The effort in Japan to minimize responsibility for the country's mistreatment of POWs has been consistent for decades, and this is just the latest example. Go watch the youtube videos of the POWs telling what happened. Believe them. Read the hundreds of pages of testimony from those POWs in the U.S. National Archives. It's all very clear. There's no confusion or middle ground. There's no "debate" about any of it, and there's no debate to be had now that nearly all those POWs are gone, unless your goal is to rewrite history.
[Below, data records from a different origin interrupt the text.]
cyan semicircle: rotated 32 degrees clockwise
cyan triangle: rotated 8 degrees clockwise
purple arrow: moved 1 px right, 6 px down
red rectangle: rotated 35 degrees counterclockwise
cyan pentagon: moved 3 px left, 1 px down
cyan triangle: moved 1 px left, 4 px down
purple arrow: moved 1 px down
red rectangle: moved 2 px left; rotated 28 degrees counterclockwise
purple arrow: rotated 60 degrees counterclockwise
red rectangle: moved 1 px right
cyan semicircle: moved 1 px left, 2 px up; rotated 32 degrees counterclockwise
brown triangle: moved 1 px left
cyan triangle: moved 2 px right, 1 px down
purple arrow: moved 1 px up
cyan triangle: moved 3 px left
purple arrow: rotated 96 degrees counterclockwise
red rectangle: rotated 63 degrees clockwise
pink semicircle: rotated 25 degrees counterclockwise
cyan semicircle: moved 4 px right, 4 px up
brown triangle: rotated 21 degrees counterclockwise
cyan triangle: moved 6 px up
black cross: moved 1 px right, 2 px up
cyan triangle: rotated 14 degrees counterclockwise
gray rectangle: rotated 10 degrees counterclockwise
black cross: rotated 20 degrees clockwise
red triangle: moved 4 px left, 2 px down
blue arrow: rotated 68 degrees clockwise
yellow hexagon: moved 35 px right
Did the Japanese follow policy and ignore international law in beating, beheading, starving, stabbing, enslaving, torturing and stealing from the POWs in their care, murdering thousands of those POWs at a rate 20 times greater than their Nazi counterparts, and then spend 70-plus years trying to pretend it wasn't that bad? Yes. Yes they did. Debate over.
This “review” is riddled with misinformation and selective application of facts. The mistreatment of POWs throughout the Empire was so uniform that it was clearly a policy. The orders that outlined it were likely the very first to be burned after August 15, 1945. And anyone who knows anything about Japan and authoritarian regimes, understands that state ideology is so imbued among the people that often no formal order for behavior is needed. Interestingly, Togo’s May 5, 1942 order requesting “white slaves” does exist.
That certain practices were not punished or changed and that a guard or officer who showed any kindness was reprimanded or removed is all you need to know. The result is that for American POWs of Japan, the death rate was 40% (more for British and Australians). This is in contrast to the German stalags where the death rate was less than 2%.
For example, the 1,816 National Guardsmen from New Mexico and Arizona that made up the 200th and 515th Coast Artillery (Anti-aircraft): 829 deaths (46%) — 24 battle-related; 803 as POWs (44%); 2 post-liberation 988 survivors (54%) — 40 deaths post-liberation for 10 year period (4%). In a recent congressional statement remembering the Bataan Death March, Congresswoman Marcy Kaptur honored Port Clinton, Ohio’s Company C of the 192nd Tank Battalion on Bataan. Of the 100 men of Company C, only six died in combat or on the Bataan Death March. However, 58 died as POWs of Japan in the following three and one-half years of captivity and slave labor. Of the 32 men from Port Clinton, only 10 returned home.
The hellships were unmarked, in violation of international law. In addition to POWs they also carried soldiers, war supplies, and sometimes civilians. The POWs were packed into the holds of the ship where they were forced to lick condensation off the side of the ship for water and sit on waste-covered floors with little food, light, and ventilation. Many men never physically or mentally recovered.
The Bataan Death March was not “a hike of around 106 kilometers.” It was more like 100 miles. The men were rounded up at several points along Bataan where they were beaten and robbed. If any were found with anything Japanese, they were executed on the spot. No acknowledgement was made of the fact that the surrendering soldiers were sick and starving. The one American woman they found at a field hospital was immediately gang raped. The first leg of the March was a 65-mile trek to a train station at San Fernando. It took place in the tropical heat and was marked by unimagined cruelty and murder all while food, water, and medicine was withheld by their capturers. It was sport for officers on horseback to behead a POW who was on the outside of a row of POWs. Those who faltered or dashed for water were shot or bayoneted. For the next 24 miles, they were packed standing into steaming, fetid boxcars to Carpas. Those still alive were then walked several more miles to a makeshift POW camp that had only two sources of water for some 60,000 POWs. It was a Philippine Army training camp under construction. It was a death trap compounded by very limited medical care as the Japanese refused American doctors medicine, surgical tools, and bandages.
There is so much more to say. Hopefully others will comment.